Liability of agents and lenders
Against this background of borrowers under financial distress and finely balanced questions of interpretation, lenders and agents are faced with some potential liability, notwithstanding that disclaimers of their liability are included in the finance documentation. If lenders call an event of default and the borrower has a basis to contend that no event of default has in fact occurred or that any such default has been remedied – i.e. it is no longer continuing - lenders risk incurring liability in damages for breach of contract where this is used as a draw-stop and the borrower suffers loss as a result. Wrongful enforcement of security may also result in a lender or agent being liable in trespass or conversion and this is compounded where this causes cross default under the borrower’s other contractual arrangements.
Conclusion
Current market conditions may become increasingly fraught, both for borrowers seeking liquidity and lenders seeking simultaneously to manage their customer relationships, credit committees and increasingly, the views of regulators.
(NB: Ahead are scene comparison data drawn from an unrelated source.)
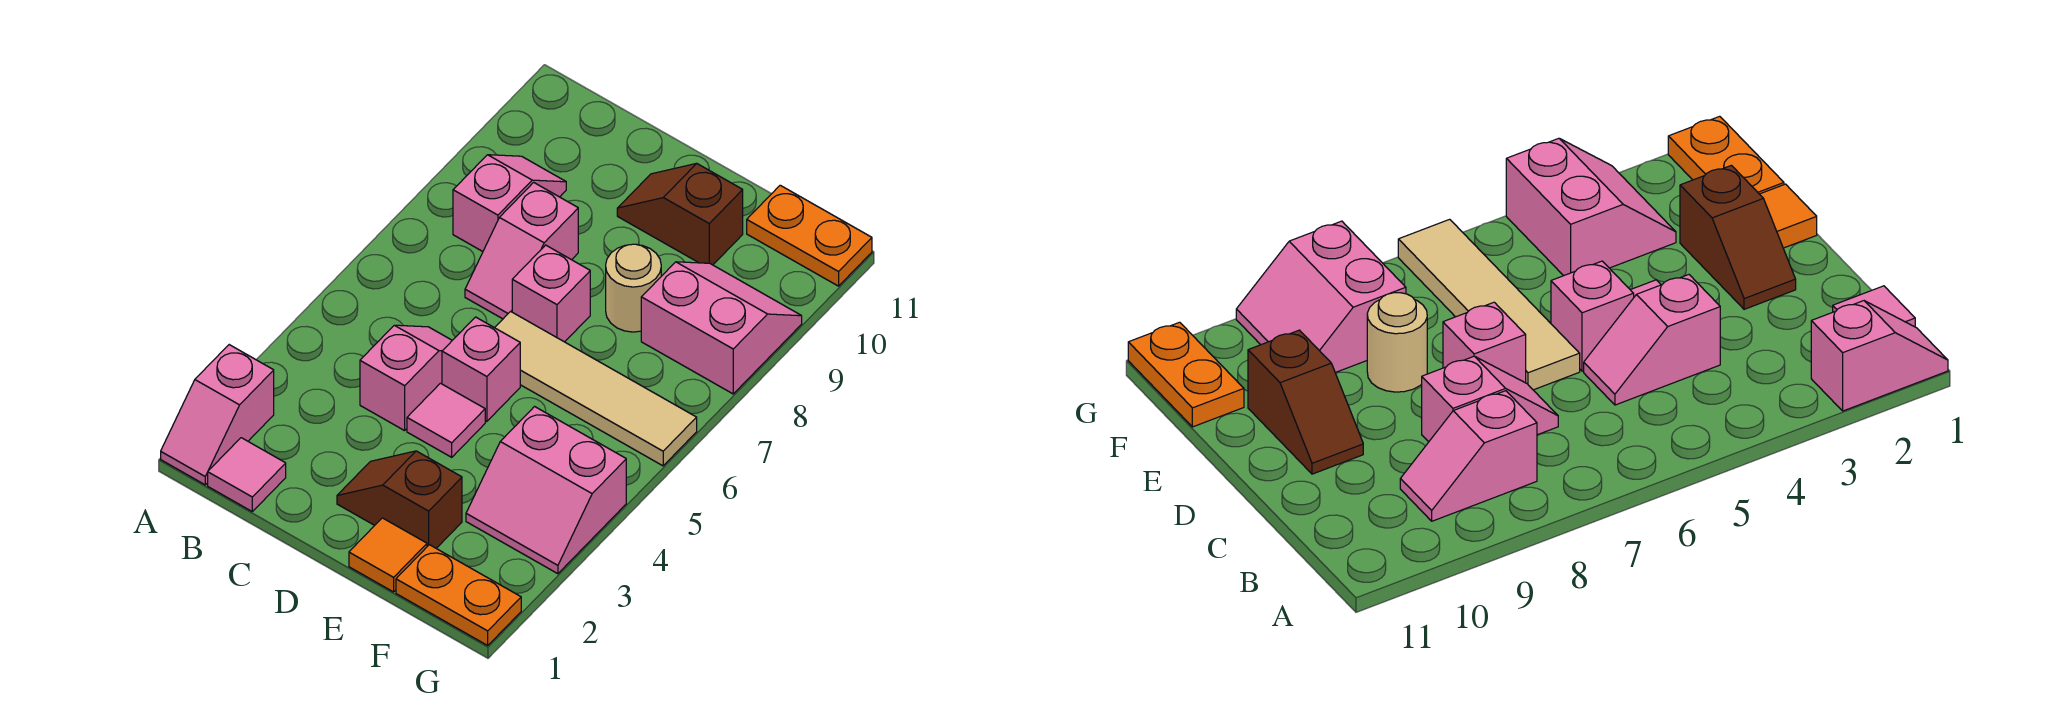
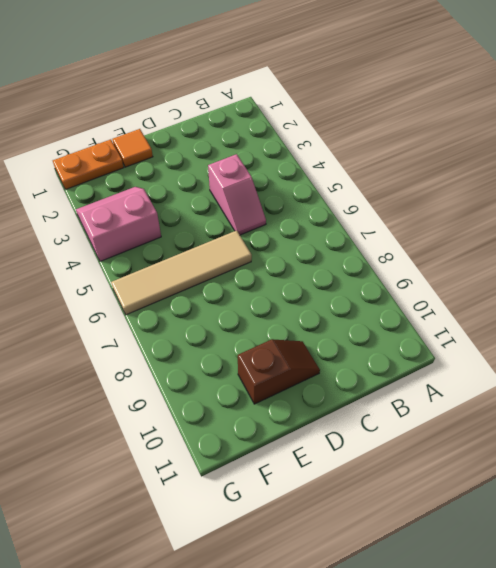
none -> pink 1x2 slope [161,345,274,485]
none -> pink 1x1 tile [208,438,286,511]
none -> pink 1x2 slope [453,155,566,251]

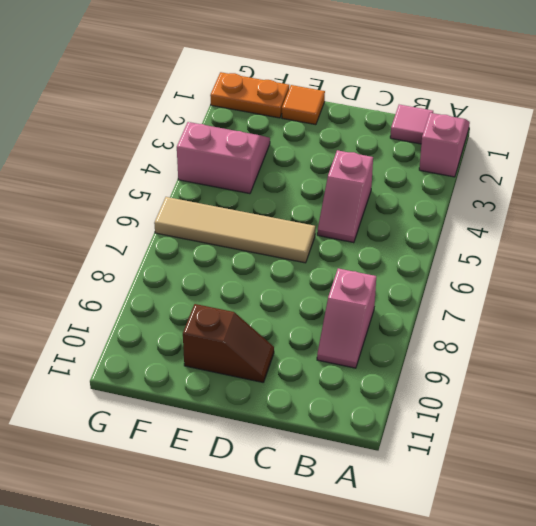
none -> pink 1x2 slope [465,182,578,319]
none -> brown 1x2 slope [337,451,462,548]
none -> pink 1x1 tile [407,383,485,457]

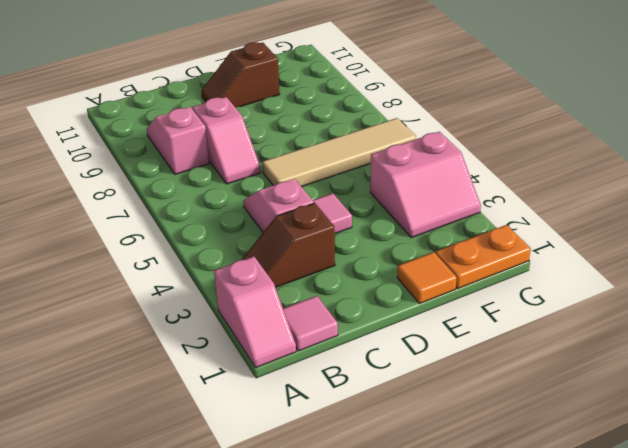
brown 1x2 slope [242,203,335,287] -> brown 1x2 slope moved to [337,451,462,548]
none -> pink 1x1 brick [442,317,520,421]
none -> pink 1x1 brick [512,245,590,342]
none -> tan 1x1 round brick [606,244,661,332]

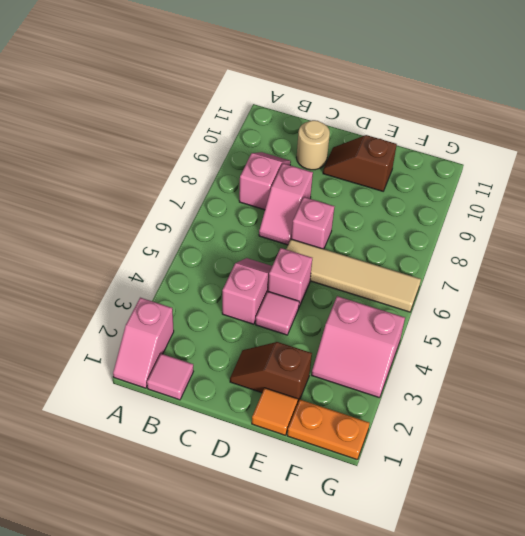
tan 1x1 round brick [297,120,330,170] -> tan 1x1 round brick moved to [606,244,661,332]
none -> pink 2x2 slope [641,262,802,394]
none -> orange 1x2 plate [747,185,872,286]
Borrowers can potentially avail themselves of many sources of reserve funding but as a practical matter, they should review their existing facility agreements and determine whether or not an event of default needs to be “continuing” before lenders can trigger remedies, and if so, whether it is possible for them to remedy defaults without obtaining express waivers from lenders. Lenders too should consider these default and remedy arrangements and determine where they can and should take back control of the situation from borrowers. Experience shows that where both borrower and lenders are well informed of the default mechanics, discussions and negotiations for any required amendments or restructurings are likely to be more fruitful.